Everyone knows about the classic 5 W’s of journalism — who, what, when, where and why — and that it’s the last one that’s so crucial to a good story. I’d add another helpful, if not nearly as alliterative, mnemonic device that helps drive a good journalist: WHOGAS, an acronym that stands for “Who gives a ----?” (I’ll spare everyone the obvious expletive.)
WHOGAS, however, leads us to an important part of storytelling — context and meaning. If someone is writing a school board recap, what makes it more important than any others? Journalists must find context that draws in the reader, so even if it’s not their community’s school board, they’re still intrigued to click the link and devote a few minutes to reading the story.
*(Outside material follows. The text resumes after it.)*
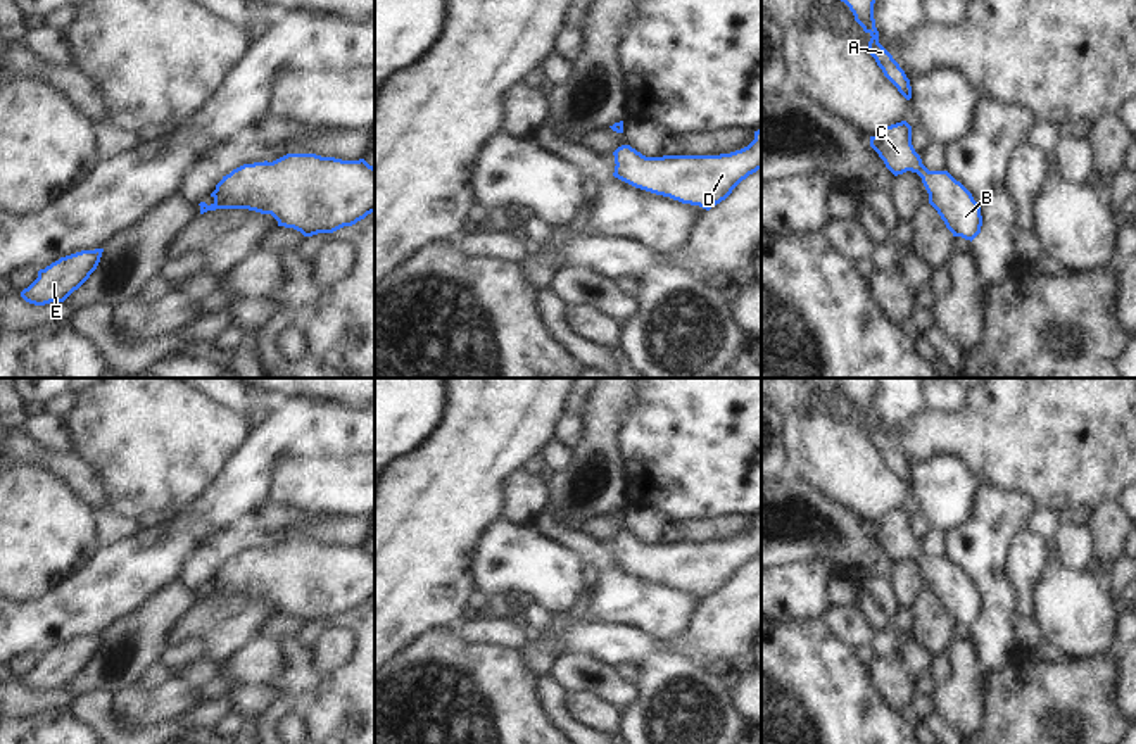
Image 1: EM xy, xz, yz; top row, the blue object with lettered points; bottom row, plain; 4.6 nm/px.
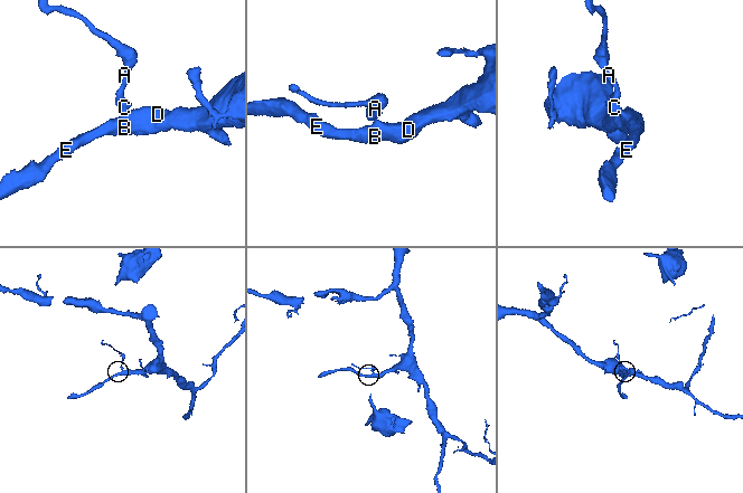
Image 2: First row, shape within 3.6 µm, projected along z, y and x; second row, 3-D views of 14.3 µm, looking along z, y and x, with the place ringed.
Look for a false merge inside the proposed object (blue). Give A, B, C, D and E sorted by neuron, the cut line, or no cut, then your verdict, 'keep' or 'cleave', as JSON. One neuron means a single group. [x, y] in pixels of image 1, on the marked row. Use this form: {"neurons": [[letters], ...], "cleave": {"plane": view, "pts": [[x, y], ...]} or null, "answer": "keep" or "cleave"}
{"neurons": [["A", "B", "C", "D", "E"]], "cleave": null, "answer": "keep"}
In the marketing world, we have the WIIFM test, or “What’s in it for me?” This is another decent test for meaning. When we ask it of ourselves or answer it on behalf of audiences, we’re trying to ensure the stories we share are matching their own nuanced perspectives. When we fail to do that, we’re not connecting with audiences on a truly elemental, personal level.
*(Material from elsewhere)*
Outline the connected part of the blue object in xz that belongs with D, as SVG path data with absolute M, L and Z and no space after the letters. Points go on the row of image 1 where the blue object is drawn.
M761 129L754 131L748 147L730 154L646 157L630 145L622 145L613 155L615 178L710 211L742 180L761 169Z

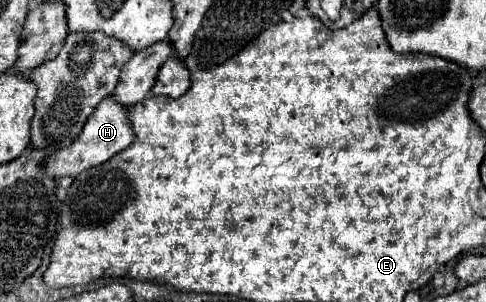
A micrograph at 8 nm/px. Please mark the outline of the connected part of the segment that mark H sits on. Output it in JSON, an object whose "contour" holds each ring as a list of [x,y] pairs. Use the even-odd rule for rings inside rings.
{"contour":[[[108,96],[102,100],[102,104],[98,104],[98,108],[90,116],[90,120],[84,124],[82,132],[76,136],[76,140],[70,146],[66,146],[64,150],[50,152],[46,156],[46,160],[42,160],[42,168],[48,176],[54,176],[54,178],[78,176],[80,172],[84,172],[88,168],[104,164],[114,154],[128,148],[132,144],[132,140],[134,140],[134,132],[130,128],[130,120],[128,120],[128,108],[120,106],[118,102],[114,102],[114,98]]]}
For example, a beer commercial featuring a trio of unshaven 30-somethings acting like 12-year-olds can be funny or even award-winning, but it is unlikely to be representative or provide the full context of a brewer’s authentic story. Such an ad does not distinguish the beer from any other on the market or answer WIIFM.
On the other hand, think back to Budweiser’s 2017 Super Bowl ad. The highly produced commercial reenacted founder Adolphus Busch’s immigrant journey to the U.S. Millions of Americans have similar stories of grandparents or great-grandparents coming from “the old country,” and thousands of immigrants become new citizens each year. We’re a country of immigrants who added something special to the fabric of the nation, and enjoying a Budweiser is a part of that story and connects us with a piece of our past — at least, that’s the goal of the ad.